We also eliminated open positions, adjusted our bonus structure and suspended our four zero one match until further notice. These are hard but necessary decisions. We have also continued to work on rightsizing our facilities and distribution footprint. Our second team is focused on marketing effectiveness. We have eliminated several large legacy marketing programs from last year.
We are also focused on a return on ad spend as a critical metric. Our marketing team led by our CMO, Liz Van Zura is incorporating a contribution margin analysis model to inform our return on ad spend targets. In addition, we are actively eliminating unprofitable sponsorships. As you can tell, we are working to directly tie our marketing investments to profit generation and will adjust as appropriate. Our third team was focused on pricing strategies.
We are aware that conflicts arose in the solo stove retail channel due to our heavy promotional approach in our DTC channel last year. We have now revised our promotional calendar so that our DTC channel and retail partners are fully aligned. Although this significantly impacted Solo Stoves direct to consumer results, this is a necessary change to align our direct to consumer strategy with our key retail partners. In addition, we are implementing a strategic repricing of our portfolio where warranted and terminating low profit retail programs. Our fourth team was focused on product innovation.
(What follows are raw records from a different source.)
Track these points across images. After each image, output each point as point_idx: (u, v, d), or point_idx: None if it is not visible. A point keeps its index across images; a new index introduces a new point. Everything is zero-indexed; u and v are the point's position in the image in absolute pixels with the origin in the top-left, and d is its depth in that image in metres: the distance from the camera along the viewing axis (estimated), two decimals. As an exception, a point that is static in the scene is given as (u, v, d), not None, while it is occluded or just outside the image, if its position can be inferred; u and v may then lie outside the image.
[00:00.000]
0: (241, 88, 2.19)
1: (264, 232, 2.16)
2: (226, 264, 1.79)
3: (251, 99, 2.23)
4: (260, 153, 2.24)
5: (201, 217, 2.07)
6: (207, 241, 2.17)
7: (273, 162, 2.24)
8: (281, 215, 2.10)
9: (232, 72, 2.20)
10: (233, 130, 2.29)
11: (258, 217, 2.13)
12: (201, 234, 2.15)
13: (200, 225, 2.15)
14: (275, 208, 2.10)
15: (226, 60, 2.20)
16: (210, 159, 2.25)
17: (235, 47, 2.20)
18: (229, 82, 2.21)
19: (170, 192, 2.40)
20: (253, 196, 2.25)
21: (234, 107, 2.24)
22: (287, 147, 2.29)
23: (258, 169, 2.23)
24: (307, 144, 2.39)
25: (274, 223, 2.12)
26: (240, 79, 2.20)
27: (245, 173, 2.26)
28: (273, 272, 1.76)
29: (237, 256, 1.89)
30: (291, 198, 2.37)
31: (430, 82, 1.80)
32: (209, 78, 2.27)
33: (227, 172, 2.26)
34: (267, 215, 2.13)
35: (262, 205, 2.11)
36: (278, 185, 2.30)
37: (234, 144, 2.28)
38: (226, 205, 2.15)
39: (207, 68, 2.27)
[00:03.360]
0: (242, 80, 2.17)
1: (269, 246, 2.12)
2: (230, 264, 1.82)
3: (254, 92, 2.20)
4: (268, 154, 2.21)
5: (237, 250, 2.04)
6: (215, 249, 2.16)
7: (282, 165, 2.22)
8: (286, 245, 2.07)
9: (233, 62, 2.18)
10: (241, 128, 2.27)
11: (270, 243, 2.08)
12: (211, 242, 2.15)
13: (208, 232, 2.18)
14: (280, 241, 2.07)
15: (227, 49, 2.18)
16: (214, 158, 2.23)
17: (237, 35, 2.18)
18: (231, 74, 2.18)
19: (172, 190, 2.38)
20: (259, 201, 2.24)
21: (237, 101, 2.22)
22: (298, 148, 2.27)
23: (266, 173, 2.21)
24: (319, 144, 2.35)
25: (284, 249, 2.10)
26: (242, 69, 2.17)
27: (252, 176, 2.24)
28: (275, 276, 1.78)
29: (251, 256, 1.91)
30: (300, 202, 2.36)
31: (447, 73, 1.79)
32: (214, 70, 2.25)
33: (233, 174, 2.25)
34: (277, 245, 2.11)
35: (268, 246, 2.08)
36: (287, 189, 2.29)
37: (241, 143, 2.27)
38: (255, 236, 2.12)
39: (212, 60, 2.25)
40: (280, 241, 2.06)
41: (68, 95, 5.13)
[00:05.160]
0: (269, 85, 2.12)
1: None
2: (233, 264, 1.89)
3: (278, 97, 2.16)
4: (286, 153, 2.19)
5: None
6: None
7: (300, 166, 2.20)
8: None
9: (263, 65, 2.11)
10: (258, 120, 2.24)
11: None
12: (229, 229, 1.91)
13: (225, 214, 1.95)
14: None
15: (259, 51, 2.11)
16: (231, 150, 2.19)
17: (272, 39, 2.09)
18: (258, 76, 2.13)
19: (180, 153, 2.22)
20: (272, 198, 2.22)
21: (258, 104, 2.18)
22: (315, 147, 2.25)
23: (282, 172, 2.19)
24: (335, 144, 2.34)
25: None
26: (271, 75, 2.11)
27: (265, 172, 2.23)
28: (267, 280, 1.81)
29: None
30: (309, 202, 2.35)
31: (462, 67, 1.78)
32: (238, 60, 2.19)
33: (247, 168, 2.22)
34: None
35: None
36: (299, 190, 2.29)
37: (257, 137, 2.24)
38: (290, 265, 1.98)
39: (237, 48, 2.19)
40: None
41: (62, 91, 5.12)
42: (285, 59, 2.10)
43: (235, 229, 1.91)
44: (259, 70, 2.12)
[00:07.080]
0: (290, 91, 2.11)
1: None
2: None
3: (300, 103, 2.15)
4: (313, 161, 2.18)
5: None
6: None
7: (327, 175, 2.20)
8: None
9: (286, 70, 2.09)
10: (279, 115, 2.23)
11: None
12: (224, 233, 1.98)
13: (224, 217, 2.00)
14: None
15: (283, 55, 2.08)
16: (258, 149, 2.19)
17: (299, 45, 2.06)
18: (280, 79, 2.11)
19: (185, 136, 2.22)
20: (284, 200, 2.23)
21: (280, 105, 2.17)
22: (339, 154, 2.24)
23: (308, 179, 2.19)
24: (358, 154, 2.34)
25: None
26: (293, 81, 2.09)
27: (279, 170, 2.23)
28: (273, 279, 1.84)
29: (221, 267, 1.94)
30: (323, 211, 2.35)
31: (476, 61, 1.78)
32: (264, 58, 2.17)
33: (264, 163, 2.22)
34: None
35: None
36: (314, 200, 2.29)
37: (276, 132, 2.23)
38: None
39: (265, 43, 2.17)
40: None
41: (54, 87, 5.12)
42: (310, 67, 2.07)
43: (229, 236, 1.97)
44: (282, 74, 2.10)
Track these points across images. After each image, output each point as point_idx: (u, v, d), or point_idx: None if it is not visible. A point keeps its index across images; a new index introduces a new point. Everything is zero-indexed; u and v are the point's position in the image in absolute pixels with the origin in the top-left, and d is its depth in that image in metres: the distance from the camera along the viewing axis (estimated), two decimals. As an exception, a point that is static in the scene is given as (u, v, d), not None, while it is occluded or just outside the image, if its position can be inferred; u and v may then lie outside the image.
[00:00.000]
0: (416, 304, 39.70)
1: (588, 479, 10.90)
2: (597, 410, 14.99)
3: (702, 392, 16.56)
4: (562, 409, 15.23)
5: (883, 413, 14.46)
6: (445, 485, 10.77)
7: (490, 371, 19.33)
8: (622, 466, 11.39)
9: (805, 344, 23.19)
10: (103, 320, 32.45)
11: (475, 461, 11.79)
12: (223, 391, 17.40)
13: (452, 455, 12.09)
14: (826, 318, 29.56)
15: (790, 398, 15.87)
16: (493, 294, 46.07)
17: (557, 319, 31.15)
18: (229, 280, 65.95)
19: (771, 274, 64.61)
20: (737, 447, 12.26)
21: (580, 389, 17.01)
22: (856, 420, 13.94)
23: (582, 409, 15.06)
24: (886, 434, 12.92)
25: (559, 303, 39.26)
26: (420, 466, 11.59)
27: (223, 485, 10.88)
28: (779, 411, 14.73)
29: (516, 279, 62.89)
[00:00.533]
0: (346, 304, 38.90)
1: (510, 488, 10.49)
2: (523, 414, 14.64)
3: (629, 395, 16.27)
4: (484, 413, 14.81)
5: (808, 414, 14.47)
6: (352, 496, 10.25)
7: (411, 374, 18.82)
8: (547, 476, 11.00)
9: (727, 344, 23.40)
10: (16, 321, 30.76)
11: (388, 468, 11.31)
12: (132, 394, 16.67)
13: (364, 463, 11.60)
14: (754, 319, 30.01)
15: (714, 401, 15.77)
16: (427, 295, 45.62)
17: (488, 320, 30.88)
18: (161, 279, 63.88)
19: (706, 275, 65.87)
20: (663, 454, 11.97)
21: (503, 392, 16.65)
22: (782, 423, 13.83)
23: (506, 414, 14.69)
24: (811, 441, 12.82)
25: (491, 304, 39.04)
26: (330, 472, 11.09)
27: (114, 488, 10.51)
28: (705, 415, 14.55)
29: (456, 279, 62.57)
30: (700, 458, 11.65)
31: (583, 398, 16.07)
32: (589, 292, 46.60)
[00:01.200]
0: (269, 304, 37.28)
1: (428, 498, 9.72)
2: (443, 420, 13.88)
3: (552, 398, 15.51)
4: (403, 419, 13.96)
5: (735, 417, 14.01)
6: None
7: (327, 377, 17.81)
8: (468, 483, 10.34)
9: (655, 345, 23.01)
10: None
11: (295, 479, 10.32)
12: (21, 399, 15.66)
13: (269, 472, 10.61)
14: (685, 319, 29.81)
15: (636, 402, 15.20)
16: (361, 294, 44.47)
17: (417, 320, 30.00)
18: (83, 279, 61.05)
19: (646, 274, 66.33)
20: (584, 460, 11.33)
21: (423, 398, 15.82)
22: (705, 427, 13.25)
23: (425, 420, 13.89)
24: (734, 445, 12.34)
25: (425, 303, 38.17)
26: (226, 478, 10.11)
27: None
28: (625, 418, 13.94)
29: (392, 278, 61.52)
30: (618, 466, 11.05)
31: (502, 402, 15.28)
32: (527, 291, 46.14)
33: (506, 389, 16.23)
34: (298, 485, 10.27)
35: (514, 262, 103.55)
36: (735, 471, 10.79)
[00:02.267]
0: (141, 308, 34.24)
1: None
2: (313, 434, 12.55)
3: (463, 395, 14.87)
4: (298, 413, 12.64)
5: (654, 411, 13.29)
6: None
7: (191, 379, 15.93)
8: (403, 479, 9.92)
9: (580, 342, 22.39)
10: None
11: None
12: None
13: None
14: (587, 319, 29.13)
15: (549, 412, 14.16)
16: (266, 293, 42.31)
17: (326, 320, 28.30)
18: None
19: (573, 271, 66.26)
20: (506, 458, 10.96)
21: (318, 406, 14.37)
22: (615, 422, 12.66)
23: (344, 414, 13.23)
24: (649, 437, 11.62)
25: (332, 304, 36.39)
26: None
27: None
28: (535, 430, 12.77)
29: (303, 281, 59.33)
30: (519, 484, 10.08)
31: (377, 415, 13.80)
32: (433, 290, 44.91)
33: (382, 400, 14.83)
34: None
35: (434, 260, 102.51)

We believe that product innovation plays a critical role on our strategy. While Chubbies and Watersports have continued to innovate with some great new products, we are excited to share that we have stepped up the innovation in our Solo Stove division with five new products launching this year, beginning with the introduction of our new Windchill 47 cooler hitting the markets this week. We anticipate these new product launches to ramp up this summer with more visible financial impacts expected in Q4. With these premium brand launches, we will be intentionally less promotional. We also plan to bring our best strategic retail partners into the newness by way of some exceptional exclusive products in the future.
We are tracking and reviewing the company’s aggressive profit focused initiatives weekly and recognize that measuring our progress is critically important. Also, we expect that establishing consistent repeatable processes will enhance and accelerate operational efficiencies today and in the future. We will amplify new product launches with thoughtful marketing spend to generate sustainable returns. This is a metrics based mindset that we anticipate will drive improving profitability at Solo Brands. We are still in the early innings, but our vision is clear.
We have adjusted our business approach and culture to deliver improved bottom line results. As we execute our measured value accretive initiatives, we expect to stabilize our performance in the second half of the year. Since we are working with our lenders on addressing the company’s debt structure, we know that a Q and A session would require us to say no comment a lot. So we are holding off answering investor questions until we can speak about the details. Thank you for continuing to follow our company and taking this journey with us.
We look forward to providing operational and financial updates on the company as we progress. Have a great day.
Conference Operator: The conference has now concluded. Thank you for attending today’s presentation. You may now disconnect.